> Problem to work on
Copy the lines of each item below, substituting "collected by" for every occurrence of "collectors" and leaving all other text unchanged.
# start of Supplied data
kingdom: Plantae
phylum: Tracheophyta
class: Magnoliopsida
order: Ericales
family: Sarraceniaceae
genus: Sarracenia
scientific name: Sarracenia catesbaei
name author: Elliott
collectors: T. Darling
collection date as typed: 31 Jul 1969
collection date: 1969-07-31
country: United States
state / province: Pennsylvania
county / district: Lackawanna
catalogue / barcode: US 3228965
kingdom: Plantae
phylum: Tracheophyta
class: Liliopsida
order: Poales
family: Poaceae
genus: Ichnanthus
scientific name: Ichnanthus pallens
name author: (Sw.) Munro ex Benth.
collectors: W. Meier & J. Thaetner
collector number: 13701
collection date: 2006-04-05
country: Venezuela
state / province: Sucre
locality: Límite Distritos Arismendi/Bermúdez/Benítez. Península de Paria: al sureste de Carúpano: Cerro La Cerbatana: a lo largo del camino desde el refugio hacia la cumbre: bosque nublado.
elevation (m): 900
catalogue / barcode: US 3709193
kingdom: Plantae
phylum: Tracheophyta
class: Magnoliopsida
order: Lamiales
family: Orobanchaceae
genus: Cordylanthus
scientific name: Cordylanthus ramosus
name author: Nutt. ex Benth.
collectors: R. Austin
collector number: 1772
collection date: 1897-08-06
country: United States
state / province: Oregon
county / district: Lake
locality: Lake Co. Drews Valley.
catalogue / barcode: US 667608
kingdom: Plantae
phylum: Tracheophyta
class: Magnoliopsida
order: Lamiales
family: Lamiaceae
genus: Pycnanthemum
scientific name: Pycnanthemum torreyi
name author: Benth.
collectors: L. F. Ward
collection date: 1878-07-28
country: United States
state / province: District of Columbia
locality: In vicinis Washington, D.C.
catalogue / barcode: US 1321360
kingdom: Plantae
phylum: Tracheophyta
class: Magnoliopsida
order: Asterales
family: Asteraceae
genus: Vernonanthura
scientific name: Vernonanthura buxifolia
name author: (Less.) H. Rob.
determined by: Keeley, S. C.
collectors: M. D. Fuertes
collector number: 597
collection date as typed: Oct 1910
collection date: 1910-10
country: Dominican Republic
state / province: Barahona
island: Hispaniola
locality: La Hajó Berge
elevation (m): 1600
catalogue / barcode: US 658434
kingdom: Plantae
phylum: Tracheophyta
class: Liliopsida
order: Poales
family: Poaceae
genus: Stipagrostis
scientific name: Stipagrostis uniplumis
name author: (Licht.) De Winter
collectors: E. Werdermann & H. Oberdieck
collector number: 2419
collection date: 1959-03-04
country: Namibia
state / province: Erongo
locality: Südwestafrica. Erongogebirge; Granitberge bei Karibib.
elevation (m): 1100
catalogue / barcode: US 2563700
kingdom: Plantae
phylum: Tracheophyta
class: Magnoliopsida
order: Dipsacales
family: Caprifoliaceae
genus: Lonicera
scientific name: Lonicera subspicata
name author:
# end of Supplied data
> Solution
kingdom: Plantae
phylum: Tracheophyta
class: Magnoliopsida
order: Ericales
family: Sarraceniaceae
genus: Sarracenia
scientific name: Sarracenia catesbaei
name author: Elliott
collected by: T. Darling
collection date as typed: 31 Jul 1969
collection date: 1969-07-31
country: United States
state / province: Pennsylvania
county / district: Lackawanna
catalogue / barcode: US 3228965
kingdom: Plantae
phylum: Tracheophyta
class: Liliopsida
order: Poales
family: Poaceae
genus: Ichnanthus
scientific name: Ichnanthus pallens
name author: (Sw.) Munro ex Benth.
collected by: W. Meier & J. Thaetner
collector number: 13701
collection date: 2006-04-05
country: Venezuela
state / province: Sucre
locality: Límite Distritos Arismendi/Bermúdez/Benítez. Península de Paria: al sureste de Carúpano: Cerro La Cerbatana: a lo largo del camino desde el refugio hacia la cumbre: bosque nublado.
elevation (m): 900
catalogue / barcode: US 3709193
kingdom: Plantae
phylum: Tracheophyta
class: Magnoliopsida
order: Lamiales
family: Orobanchaceae
genus: Cordylanthus
scientific name: Cordylanthus ramosus
name author: Nutt. ex Benth.
collected by: R. Austin
collector number: 1772
collection date: 1897-08-06
country: United States
state / province: Oregon
county / district: Lake
locality: Lake Co. Drews Valley.
catalogue / barcode: US 667608
kingdom: Plantae
phylum: Tracheophyta
class: Magnoliopsida
order: Lamiales
family: Lamiaceae
genus: Pycnanthemum
scientific name: Pycnanthemum torreyi
name author: Benth.
collected by: L. F. Ward
collection date: 1878-07-28
country: United States
state / province: District of Columbia
locality: In vicinis Washington, D.C.
catalogue / barcode: US 1321360
kingdom: Plantae
phylum: Tracheophyta
class: Magnoliopsida
order: Asterales
family: Asteraceae
genus: Vernonanthura
scientific name: Vernonanthura buxifolia
name author: (Less.) H. Rob.
determined by: Keeley, S. C.
collected by: M. D. Fuertes
collector number: 597
collection date as typed: Oct 1910
collection date: 1910-10
country: Dominican Republic
state / province: Barahona
island: Hispaniola
locality: La Hajó Berge
elevation (m): 1600
catalogue / barcode: US 658434
kingdom: Plantae
phylum: Tracheophyta
class: Liliopsida
order: Poales
family: Poaceae
genus: Stipagrostis
scientific name: Stipagrostis uniplumis
name author: (Licht.) De Winter
collected by: E. Werdermann & H. Oberdieck
collector number: 2419
collection date: 1959-03-04
country: Namibia
state / province: Erongo
locality: Südwestafrica. Erongogebirge; Granitberge bei Karibib.
elevation (m): 1100
catalogue / barcode: US 2563700
kingdom: Plantae
phylum: Tracheophyta
class: Magnoliopsida
order: Dipsacales
family: Caprifoliaceae
genus: Lonicera
scientific name: Lonicera subspicata
name author:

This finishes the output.